Repeat the lines below exactly as written, please, from the line with "B06CAA | 10/24/97" to the line with "B08DAA | 10/23/97", both lines included, and no others.
Information below:
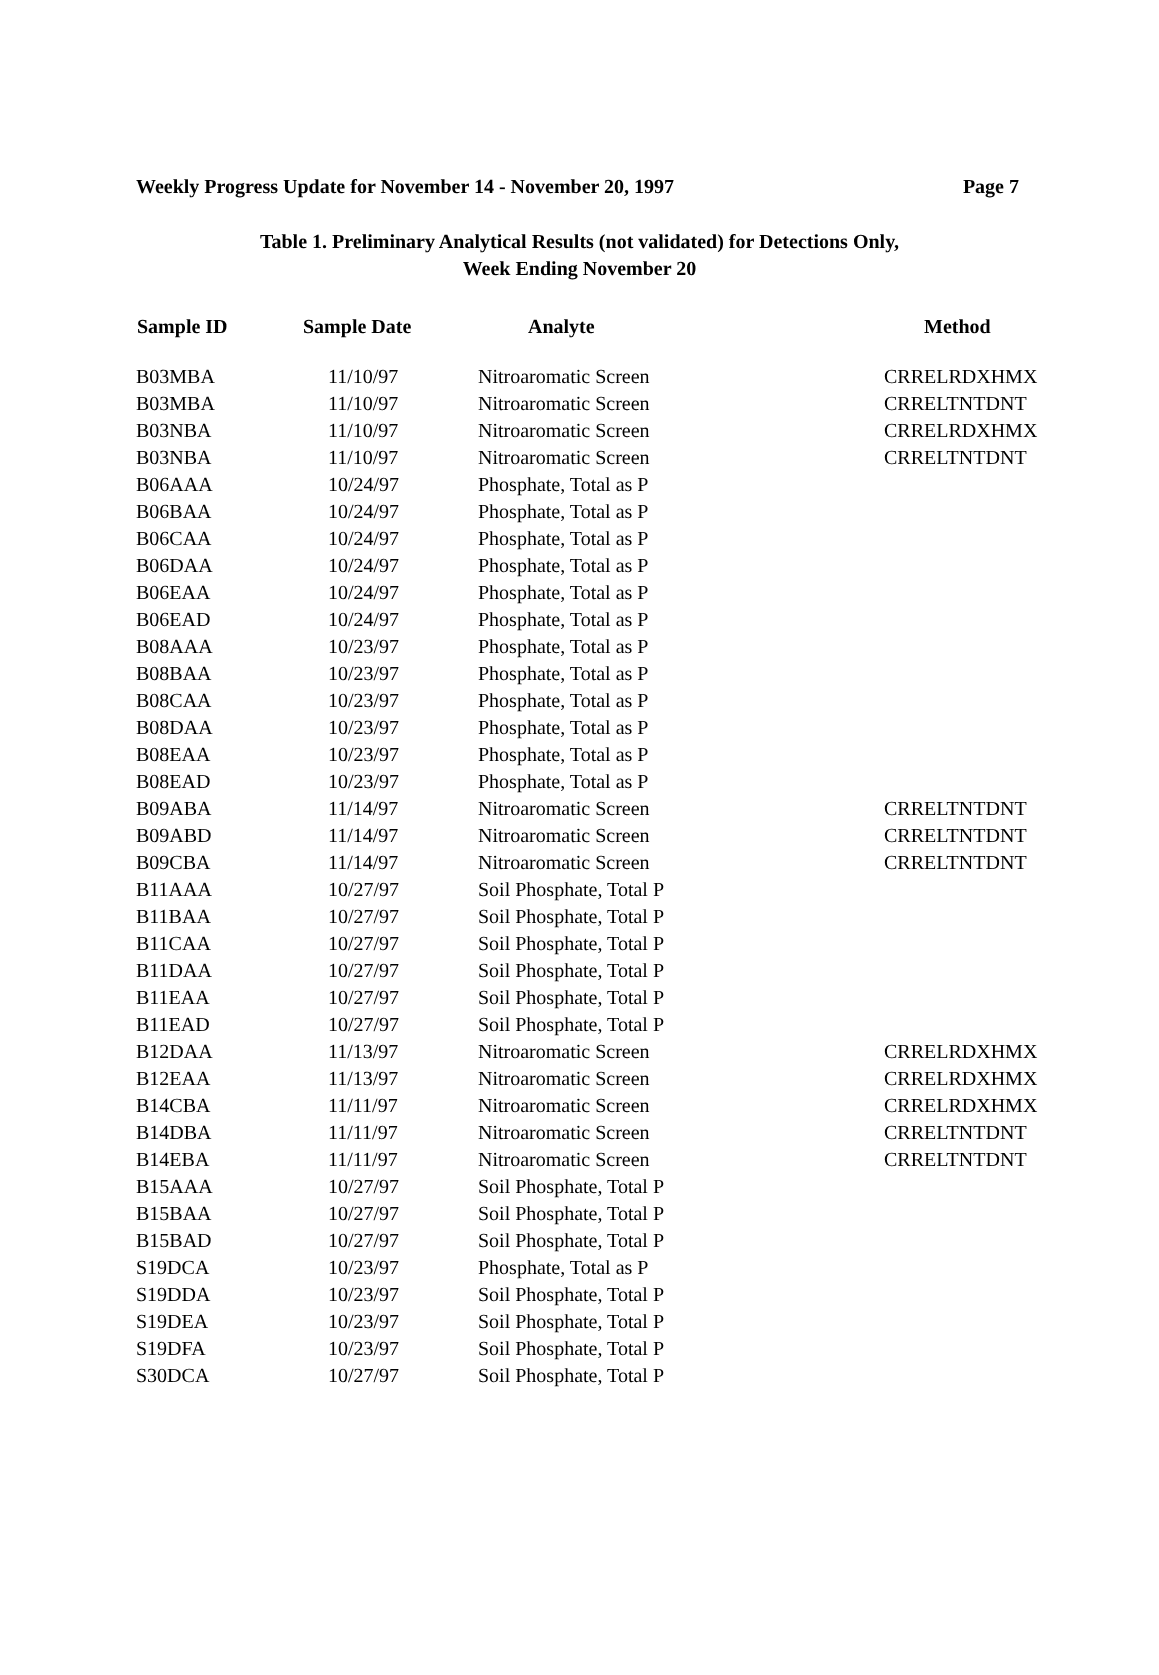Weekly Progress Update for November 14 - November 20, 1997 Page 7
Table 1. Preliminary Analytical Results (not validated) for Detections Only,
Week Ending November 20
| Sample ID | Sample Date | Analyte | Method |
| --- | --- | --- | --- |
| B03MBA | 11/10/97 | Nitroaromatic Screen | CRRELRDXHMX |
| B03MBA | 11/10/97 | Nitroaromatic Screen | CRRELTNTDNT |
| B03NBA | 11/10/97 | Nitroaromatic Screen | CRRELRDXHMX |
| B03NBA | 11/10/97 | Nitroaromatic Screen | CRRELTNTDNT |
| B06AAA | 10/24/97 | Phosphate, Total as P | |
| B06BAA | 10/24/97 | Phosphate, Total as P | |
| B06CAA | 10/24/97 | Phosphate, Total as P | |
| B06DAA | 10/24/97 | Phosphate, Total as P | |
| B06EAA | 10/24/97 | Phosphate, Total as P | |
| B06EAD | 10/24/97 | Phosphate, Total as P | |
| B08AAA | 10/23/97 | Phosphate, Total as P | |
| B08BAA | 10/23/97 | Phosphate, Total as P | |
| B08CAA | 10/23/97 | Phosphate, Total as P | |
| B08DAA | 10/23/97 | Phosphate, Total as P | |
| B08EAA | 10/23/97 | Phosphate, Total as P | |
| B08EAD | 10/23/97 | Phosphate, Total as P | |
| B09ABA | 11/14/97 | Nitroaromatic Screen | CRRELTNTDNT |
| B09ABD | 11/14/97 | Nitroaromatic Screen | CRRELTNTDNT |
| B09CBA | 11/14/97 | Nitroaromatic Screen | CRRELTNTDNT |
| B11AAA | 10/27/97 | Soil Phosphate, Total P | |
| B11BAA | 10/27/97 | Soil Phosphate, Total P | |
| B11CAA | 10/27/97 | Soil Phosphate, Total P | |
| B11DAA | 10/27/97 | Soil Phosphate, Total P | |
| B11EAA | 10/27/97 | Soil Phosphate, Total P | |
| B11EAD | 10/27/97 | Soil Phosphate, Total P | |
| B12DAA | 11/13/97 | Nitroaromatic Screen | CRRELRDXHMX |
| B12EAA | 11/13/97 | Nitroaromatic Screen | CRRELRDXHMX |
| B14CBA | 11/11/97 | Nitroaromatic Screen | CRRELRDXHMX |
| B14DBA | 11/11/97 | Nitroaromatic Screen | CRRELTNTDNT |
| B14EBA | 11/11/97 | Nitroaromatic Screen | CRRELTNTDNT |
| B15AAA | 10/27/97 | Soil Phosphate, Total P | |
| B15BAA | 10/27/97 | Soil Phosphate, Total P | |
| B15BAD | 10/27/97 | Soil Phosphate, Total P | |
| S19DCA | 10/23/97 | Phosphate, Total as P | |
| S19DDA | 10/23/97 | Soil Phosphate, Total P | |
| S19DEA | 10/23/97 | Soil Phosphate, Total P | |
| S19DFA | 10/23/97 | Soil Phosphate, Total P | |
| S30DCA | 10/27/97 | Soil Phosphate, Total P | |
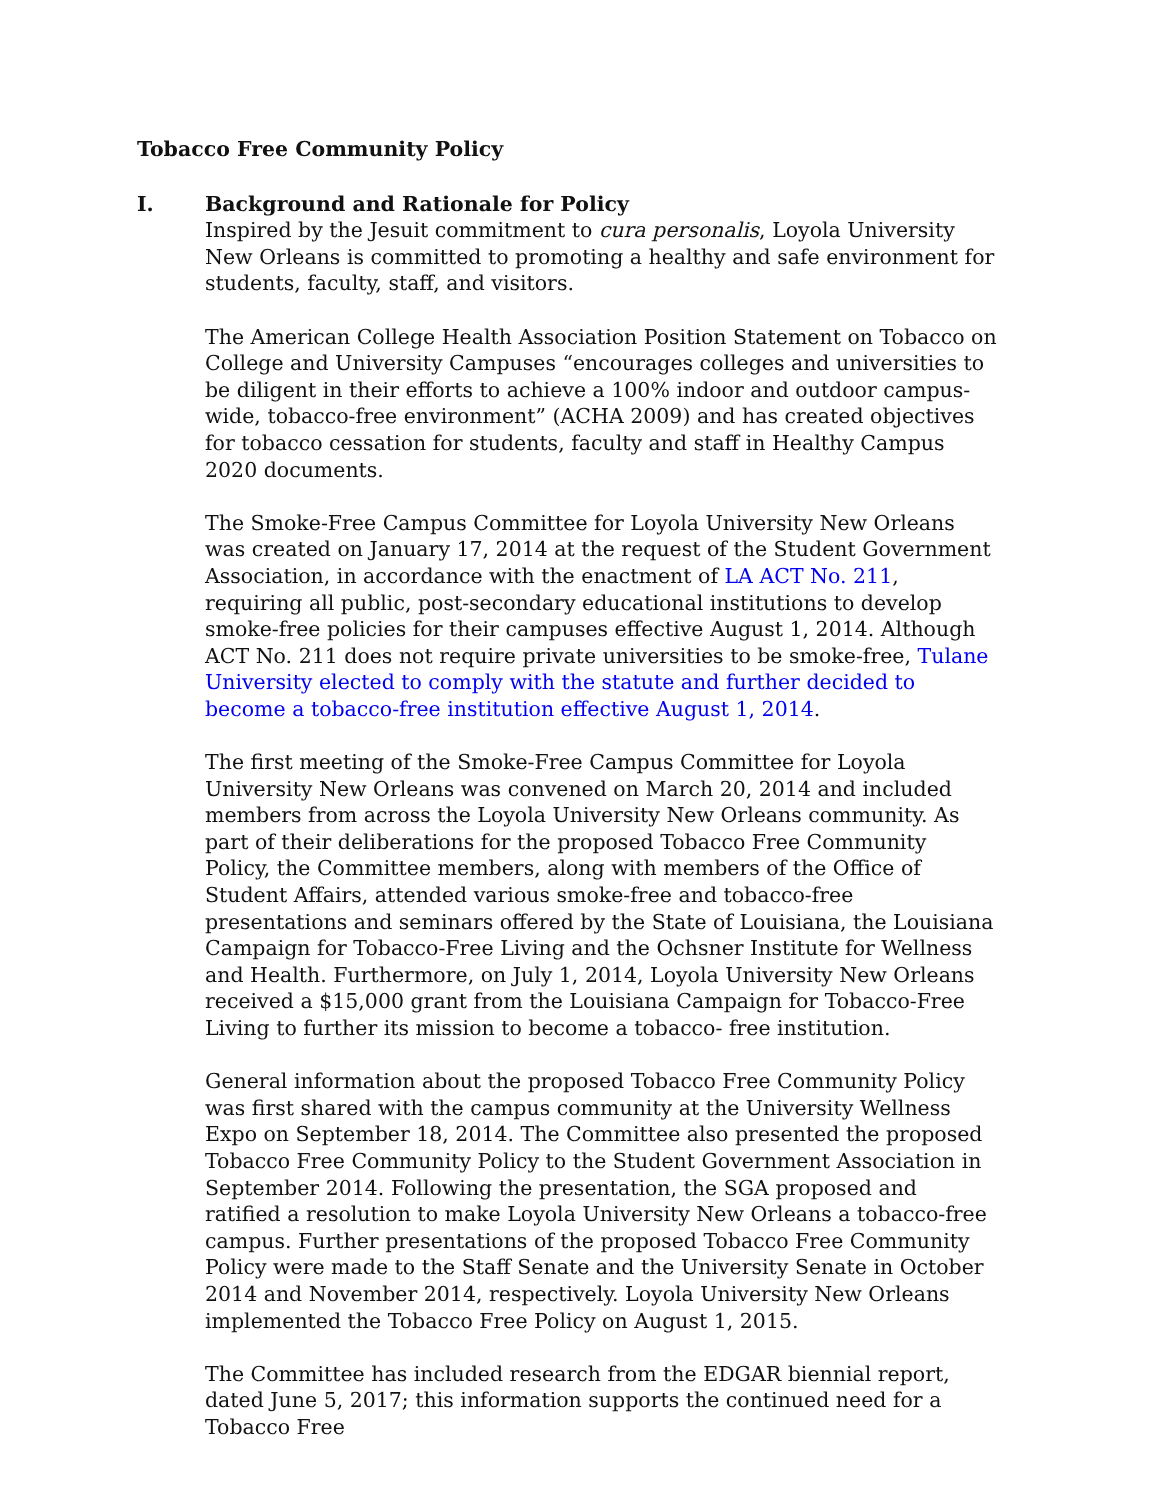Tobacco Free Community Policy
I. Background and Rationale for Policy
Inspired by the Jesuit commitment to cura personalis, Loyola University New Orleans is committed to promoting a healthy and safe environment for students, faculty, staff, and visitors.
The American College Health Association Position Statement on Tobacco on College and University Campuses “encourages colleges and universities to be diligent in their efforts to achieve a 100% indoor and outdoor campus-wide, tobacco-free environment” (ACHA 2009) and has created objectives for tobacco cessation for students, faculty and staff in Healthy Campus 2020 documents.
The Smoke-Free Campus Committee for Loyola University New Orleans was created on January 17, 2014 at the request of the Student Government Association, in accordance with the enactment of LA ACT No. 211, requiring all public, post-secondary educational institutions to develop smoke-free policies for their campuses effective August 1, 2014. Although ACT No. 211 does not require private universities to be smoke-free, Tulane University elected to comply with the statute and further decided to become a tobacco-free institution effective August 1, 2014.
The first meeting of the Smoke-Free Campus Committee for Loyola University New Orleans was convened on March 20, 2014 and included members from across the Loyola University New Orleans community. As part of their deliberations for the proposed Tobacco Free Community Policy, the Committee members, along with members of the Office of Student Affairs, attended various smoke-free and tobacco-free presentations and seminars offered by the State of Louisiana, the Louisiana Campaign for Tobacco-Free Living and the Ochsner Institute for Wellness and Health. Furthermore, on July 1, 2014, Loyola University New Orleans received a $15,000 grant from the Louisiana Campaign for Tobacco-Free Living to further its mission to become a tobacco- free institution.
General information about the proposed Tobacco Free Community Policy was first shared with the campus community at the University Wellness Expo on September 18, 2014. The Committee also presented the proposed Tobacco Free Community Policy to the Student Government Association in September 2014. Following the presentation, the SGA proposed and ratified a resolution to make Loyola University New Orleans a tobacco-free campus. Further presentations of the proposed Tobacco Free Community Policy were made to the Staff Senate and the University Senate in October 2014 and November 2014, respectively. Loyola University New Orleans implemented the Tobacco Free Policy on August 1, 2015.
The Committee has included research from the EDGAR biennial report, dated June 5, 2017; this information supports the continued need for a Tobacco Free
End of Information.
▶ **Solved problem**:
| B06CAA | 10/24/97 | Phosphate, Total as P | |
| B06DAA | 10/24/97 | Phosphate, Total as P | |
| B06EAA | 10/24/97 | Phosphate, Total as P | |
| B06EAD | 10/24/97 | Phosphate, Total as P | |
| B08AAA | 10/23/97 | Phosphate, Total as P | |
| B08BAA | 10/23/97 | Phosphate, Total as P | |
| B08CAA | 10/23/97 | Phosphate, Total as P | |
| B08DAA | 10/23/97 | Phosphate, Total as P | |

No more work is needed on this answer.